State Rep. Margo McDermed, R-Mokena, presented the board with a resolution Thursday in support of the permanent tower, which officials said will not only make both the air and ground in the area safer, but also provide an economic boost.
McDermed described how one of her legislative colleagues was appalled that there is no formal air traffic control procedure for the airport and pilots communicate with each other to organize takeoffs and landings.
Amazed, Kathleen Willis, D-Addison, jumped on as a sponsor of the bill, along with other Will County-area legislators.
The resolution, which was adopted in May by the Illinois House of Representatives, urges Congress and President Trump to provide federal funding for Lewis University Airport to construct an air traffic control tower, or to be added to a federal pilot program allowing an air traffic control program.
It was estimated in June 2015 as a $6 million project.

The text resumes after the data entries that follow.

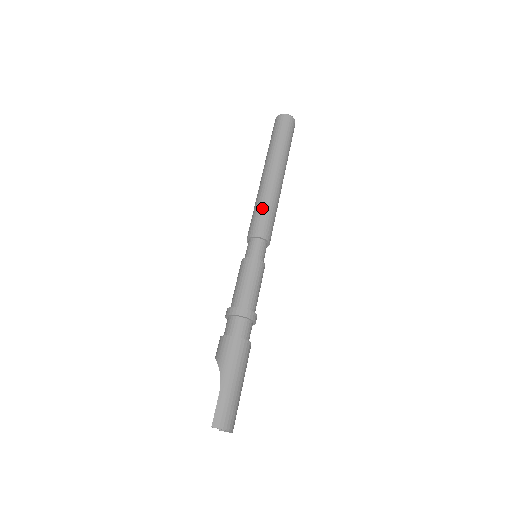
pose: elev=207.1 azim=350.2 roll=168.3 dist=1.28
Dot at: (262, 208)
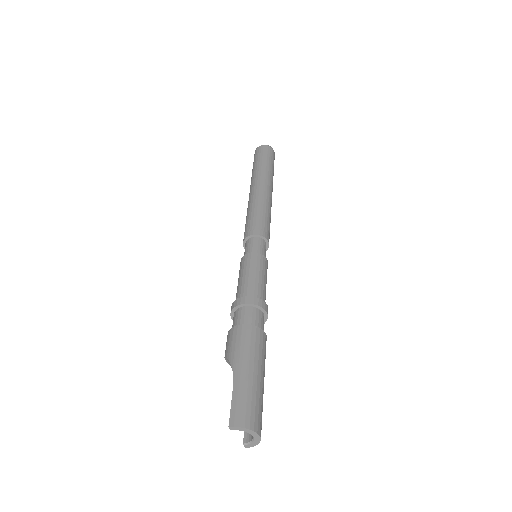
Dot at: (253, 212)
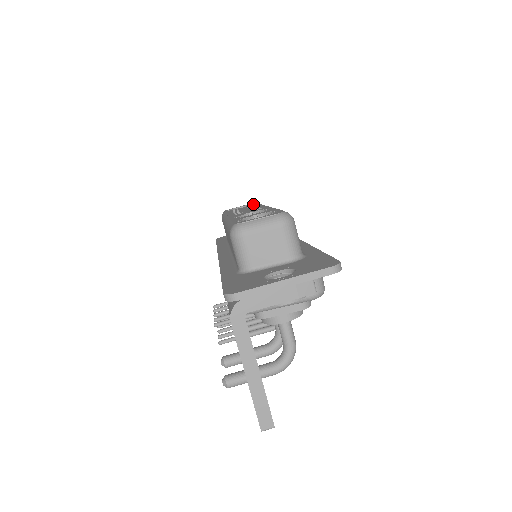
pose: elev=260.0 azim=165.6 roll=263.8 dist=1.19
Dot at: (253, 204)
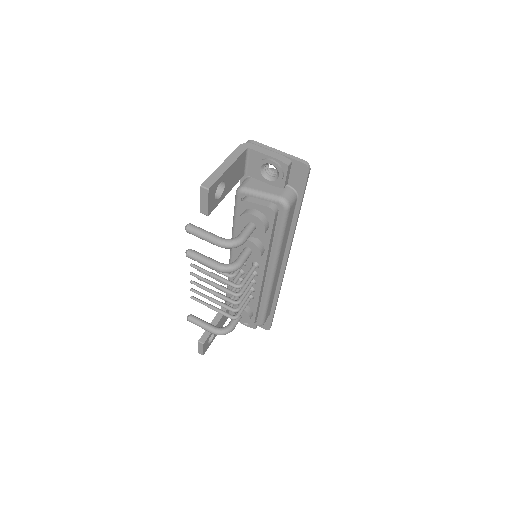
Dot at: occluded
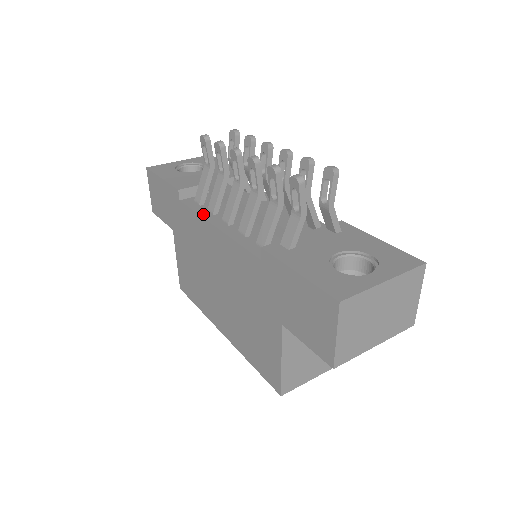
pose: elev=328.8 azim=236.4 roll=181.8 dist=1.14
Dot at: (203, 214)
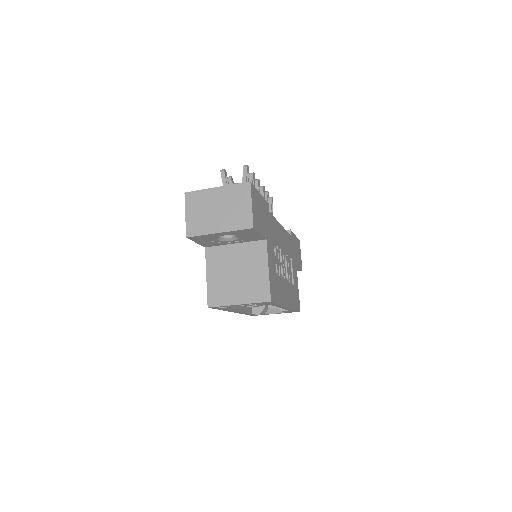
Dot at: occluded
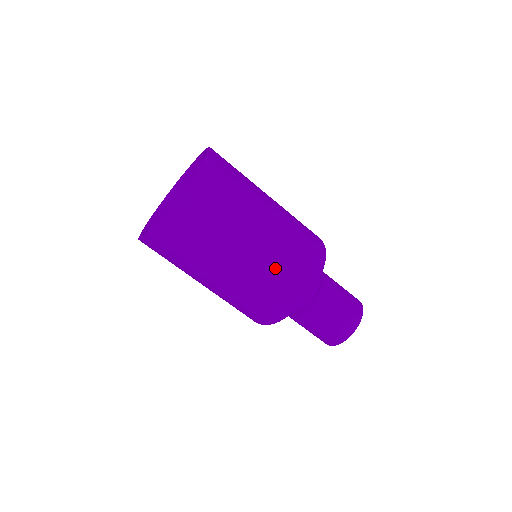
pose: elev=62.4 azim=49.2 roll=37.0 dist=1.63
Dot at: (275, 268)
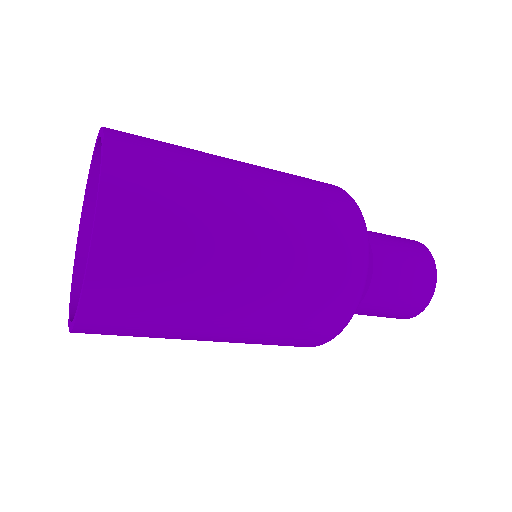
Dot at: (294, 307)
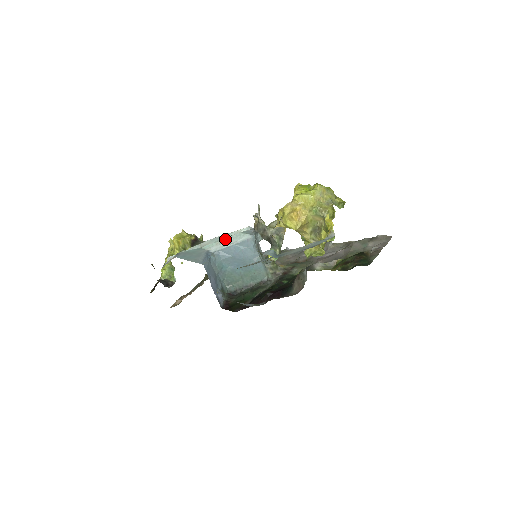
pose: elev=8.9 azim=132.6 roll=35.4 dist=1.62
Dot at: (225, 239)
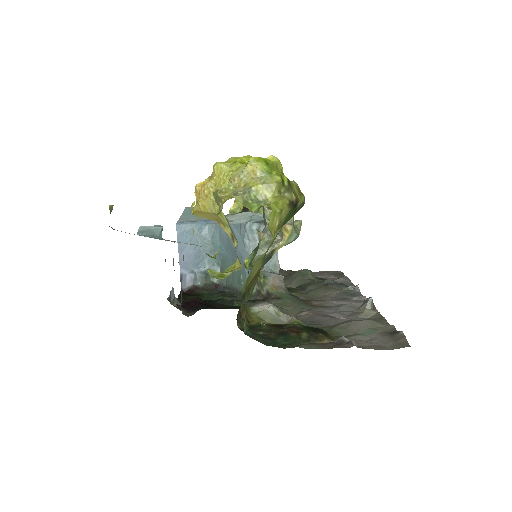
Dot at: (241, 215)
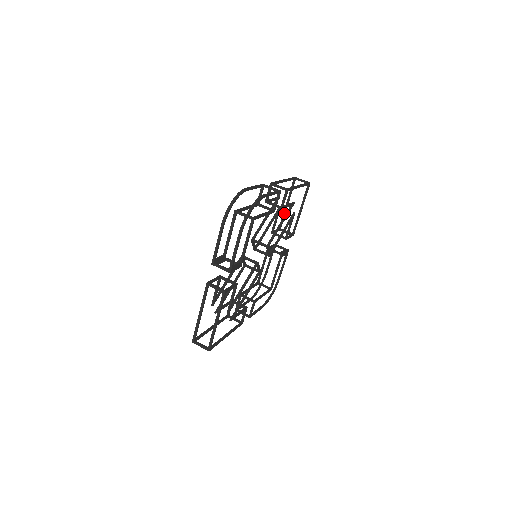
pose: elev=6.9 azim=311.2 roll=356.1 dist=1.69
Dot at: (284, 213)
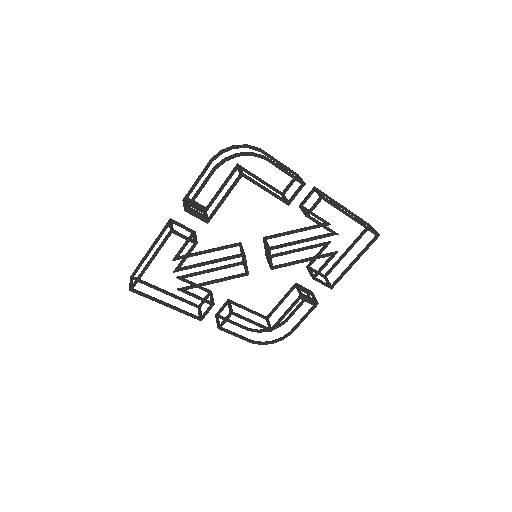
Dot at: (338, 260)
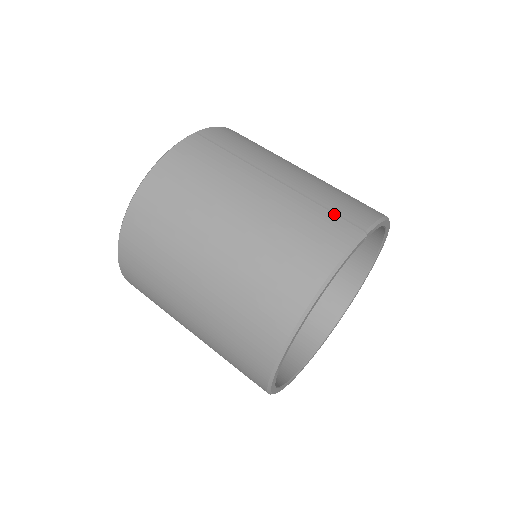
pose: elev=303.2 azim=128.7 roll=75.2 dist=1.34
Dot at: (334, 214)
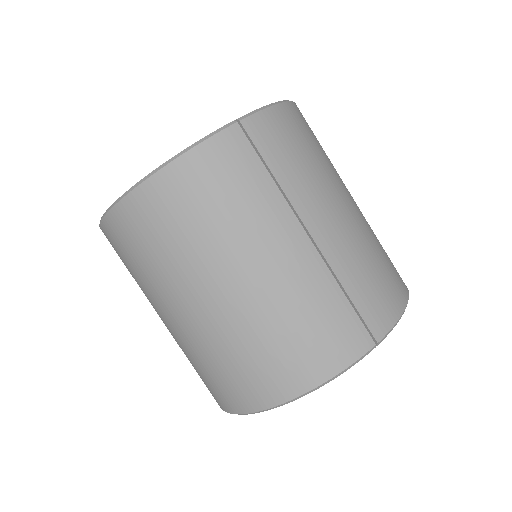
Dot at: (355, 312)
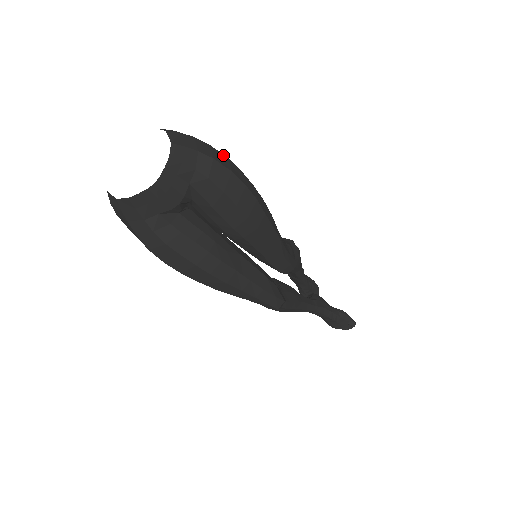
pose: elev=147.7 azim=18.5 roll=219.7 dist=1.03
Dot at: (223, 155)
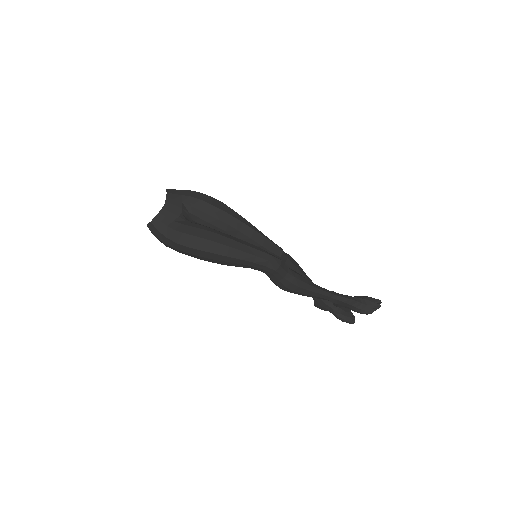
Dot at: occluded
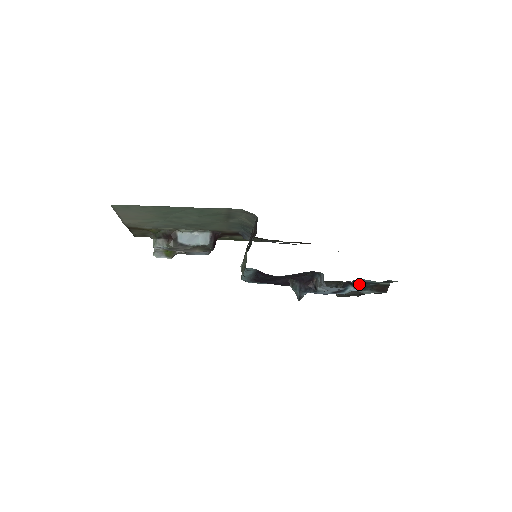
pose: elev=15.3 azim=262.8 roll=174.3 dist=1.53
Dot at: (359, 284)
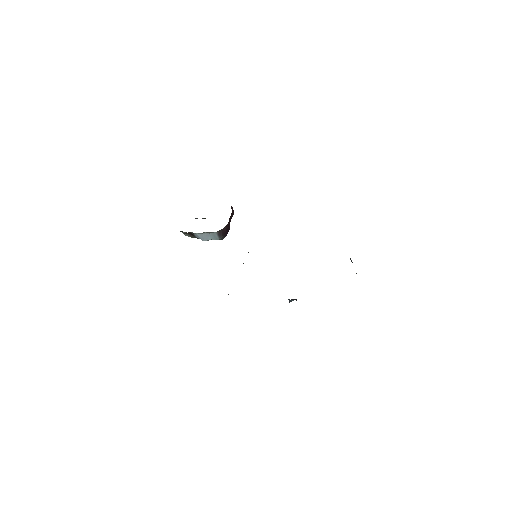
Dot at: occluded
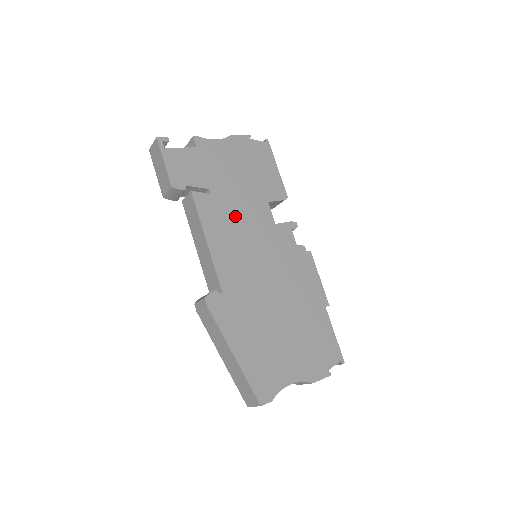
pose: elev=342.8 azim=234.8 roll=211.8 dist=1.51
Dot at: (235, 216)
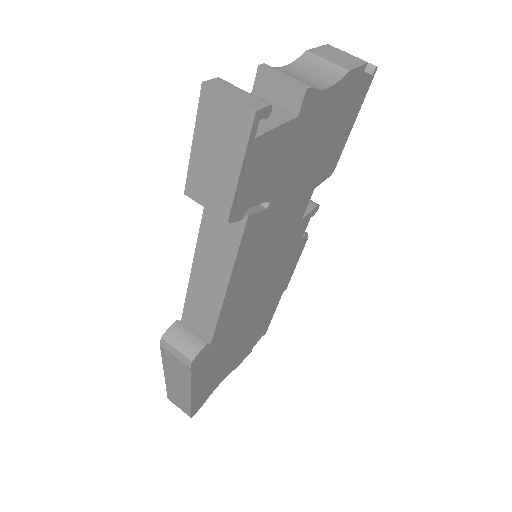
Dot at: (274, 230)
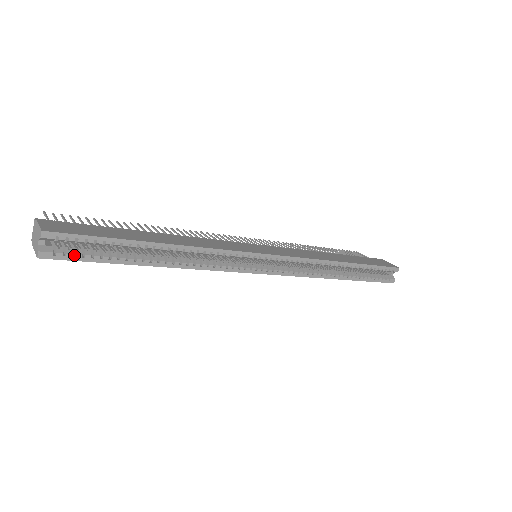
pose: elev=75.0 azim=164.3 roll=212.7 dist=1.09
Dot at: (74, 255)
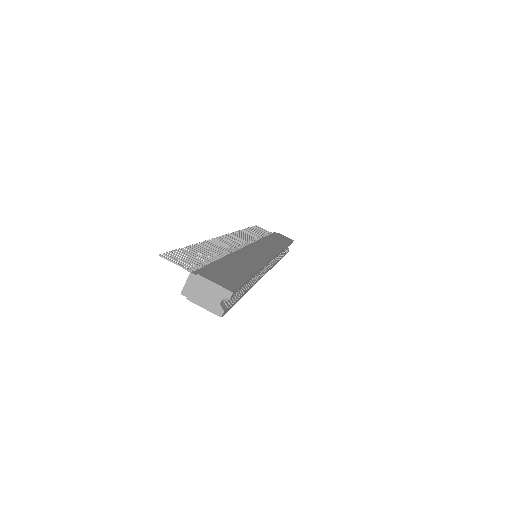
Dot at: (228, 303)
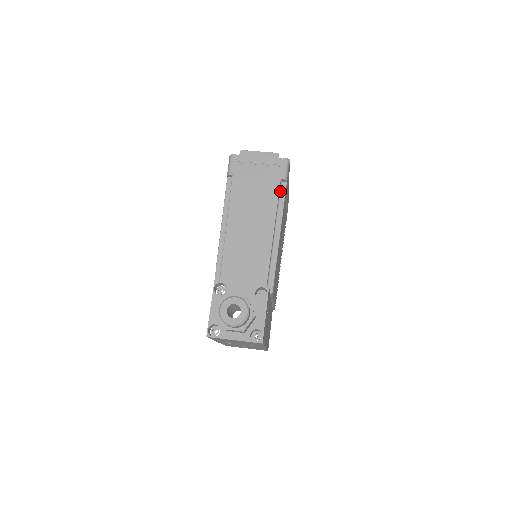
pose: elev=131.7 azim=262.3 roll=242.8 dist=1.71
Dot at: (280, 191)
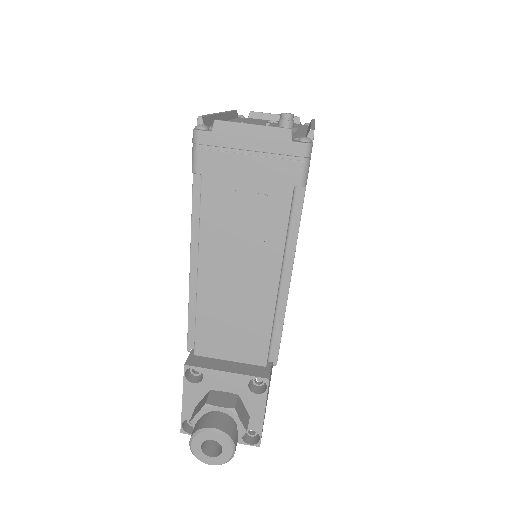
Dot at: (292, 204)
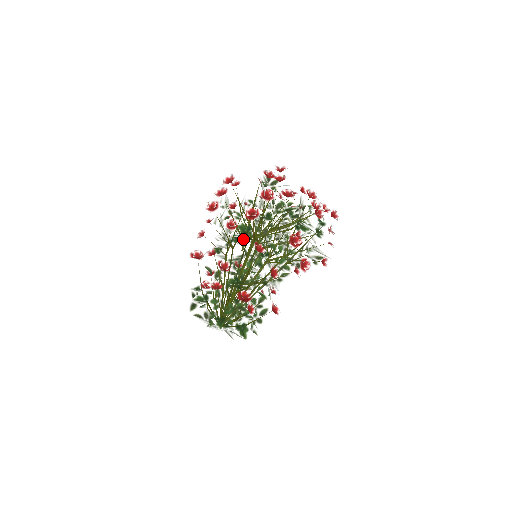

County Board member Ray Tuminello, R-New Lenox, who has been a pilot more than 20 years, said he flies in and out of DuPage Airport because it is a controlled airspace.
“Many of these companies that have their own aircraft, the majority of them have written in their insurance policies that they cannot land or takeoff from a non-controlled airport,” Tuminello said.
In addition to serving aviation students at Lewis University, the airport is a designated “reliever airport” for other Chicago region airports.
“This will help, in a tremendous way, to bring economic development and growth – down the road – in a fashion that we’re not used to,” Tuminello said.
The addition of a second runway in 2004 heightened the airport’s need for a control tower. State, federal and local officials have talked about it ever since
A permanent control tower would benefit the airport when it gets exceptionally busy, officials have said, such as when NASCAR racing teams come to the Chicagoland Speedway in Joliet, though NASCAR brings in its own temporary control tower during its events.